Despite robots increasingly entering our work lives, we know surprisingly little about their impact on jobs. Engineers are excited to build intelligent robotic applications with the aim to alleviate difficult, risky, or boring jobs, such as cleaning, bomb diffusion, transportation of goods or surveillance. Labor economists and public commentators, in turn, put forward gloomy scenarios of jobs becoming obsolete, degraded or void of meaning. Currently, however, we lack a rigorous insight into how robots are really used in situated work practice. Without such insight, engineers are in the dark about what impact robots have on work and have few methods of including work context into account when building robotic applications.
This NWO-funded Vidi project aims to generate such insight by conducting several ethnographic studies of professional service robots at work.
In this context, we are looking for candidates to fill two PhD research positions for a duration of four years.
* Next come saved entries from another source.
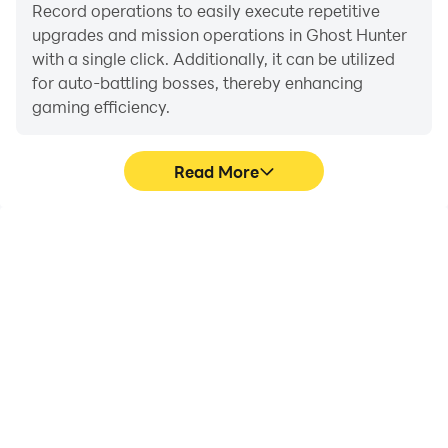
Record operations to easily execute repetitive
upgrades and mission operations in Ghost Hunter
with a single click. Additionally, it can be utilized
for auto-battling bosses, thereby enhancing
gaming efficiency.
Read More
One-Click Macros
Extended Battery
Life
Combine a series of
When running Ghost
operations into one
Hunter on your computer,
keystroke to help you
you need not worry about
quickly and
low battery or device
automatically complete
overheating issues. Enjoy
the grinding in Ghost
playing for as long as you
Hunter, improving
desire.
gaming efficiency and
experience.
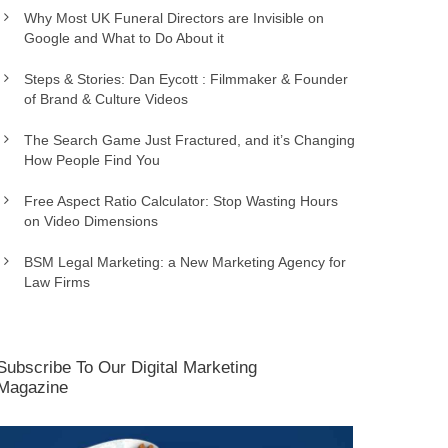
Why Most UK Funeral Directors are Invisible on
Google and What to Do About it
Steps & Stories: Dan Eycott : Filmmaker & Founder
of Brand & Culture Videos
The Search Game Just Fractured, and it’s Changing
How People Find You
Free Aspect Ratio Calculator: Stop Wasting Hours
on Video Dimensions
BSM Legal Marketing: a New Marketing Agency for
Law Firms
Subscribe To Our Digital Marketing
Magazine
Starting date of the position is planned for October 2022.
Your duties
- You will design and conduct ethnographic studies of robotics focusing on how they are developed in the lab and how they are later used on the workfloor.
- You will be performing ethnographic fieldwork, conducting literature review, writing empirical research papers for conferences and journals, and presenting at conferences.
- You also follow PhD-level coursework and contribute to teaching.
- You will also collaborate with industry partners and organize workshops and symposia, disseminating your findings.